Chez Reavie — While Woodland’s victory was a popular one, there was certainly some disappointment in Chez Reavie finishing second. There were certainly plenty of folks who would have loved to see the journeyman get back on top on Tour. Reavie, who’s 2008 RBC Canadian Open title was the only one of his career to date, bogeyed the first and only playoff hole to seal his fate. That said, fantasy owners shouldn’t sleep on Reavie. He’s got plenty of upside as a bench choice or to round out your DFS lineups.

Brendan Steele — One of my better choices last week, Brendan Steele continued to be a horse for the course in Scottsdale at the Waste Management Phoenix Open. Steele opened with a 68 on Thursday before rattling off three consecutive 67’s to collect a T-4 finish. Steele, who has already collected a win (Safeway Classic) this season, has been playing well and is certainly a viable fantasy option in all formats for the time being. Pay attention, because he is streaky — but top-10 finishes from your last-add is always a plus, and Steele offers the opportunity for those as much as anyone.

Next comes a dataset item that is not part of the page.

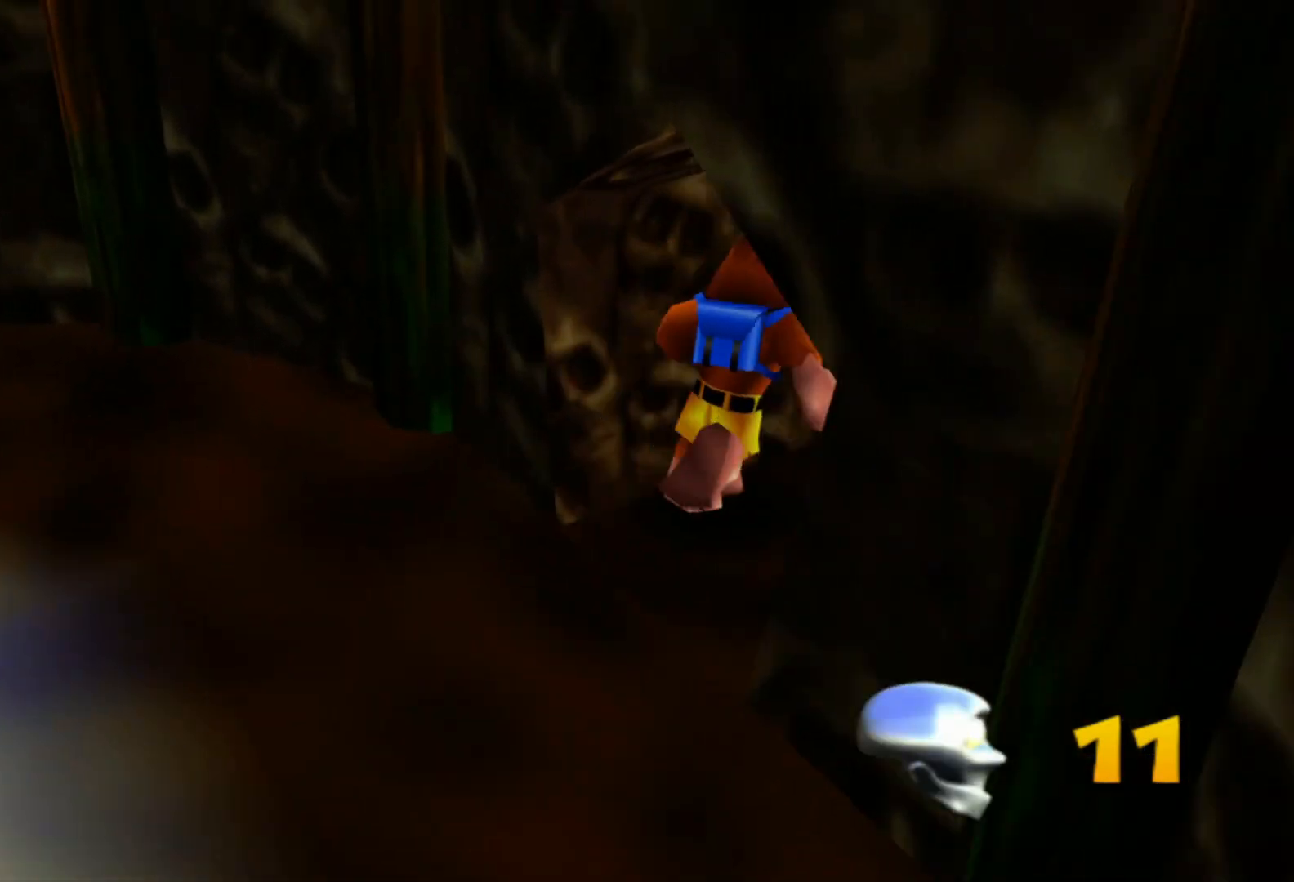
Gameplay with a controller (Xbox layout); each line is a JSON object with the inputs held at the frame after it. "events" lists button and stick changes between this image and that frame as [ms after this image, input, new state], when the widget could be followed in between. Not read: A HOME L2 L3 R3 X.
{"buttons": [], "left_stick": "up-right", "right_stick": "center", "events": []}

Rickie Fowler — Always a solid bet at the Waste Management Phoenix Open, Rickie Fowler looked to be just that again in 2018. Hell, he looked like the eventual champion until the 15th hole on Sunday. Fowler, who kept in contention most of the day, faltered late en route to a Sunday-73, relegating him to a T-11 finish. If you don’t know my take on Fowler by now, you never will. Continue to trust the process. He’s a great fantasy choice, but don’t be him straight up against the odds.

Daniel Berger — Like Fowler, Daniel Berger looked to be a great bet to claim his 3rd career PGA Tour win and first somewhere other than the FedEx St. Jude Classic. Berger opened with rounds of 68-65-68, but failed to finish under par on Sunday, stumbling to a 1-over 71. It wasn’t a bad round and, honestly, he would’ve needed to do something silly to win the event, but even a round of 2-under 68 would’ve put him a tie for third. Berger has played well lately but is still pretty streaky. He’s also young. Keep your eyes on him in 2018 as it could very well be a break out year for him.

Or Worse…

Hideki Matsuyama — After an opening round 69, it seemed like Hideki Matsuyama would, once again, find himself in contention to win the Waste Management Phoenix Open. Unfortunately, Matsuyama banged up his wrist and withdrew, breaking the hearts of quite literally thousands of fantasy golfers the world over — myself included. Matsuyama expects to make a full recovery and should become a fantasy stalwart again shortly.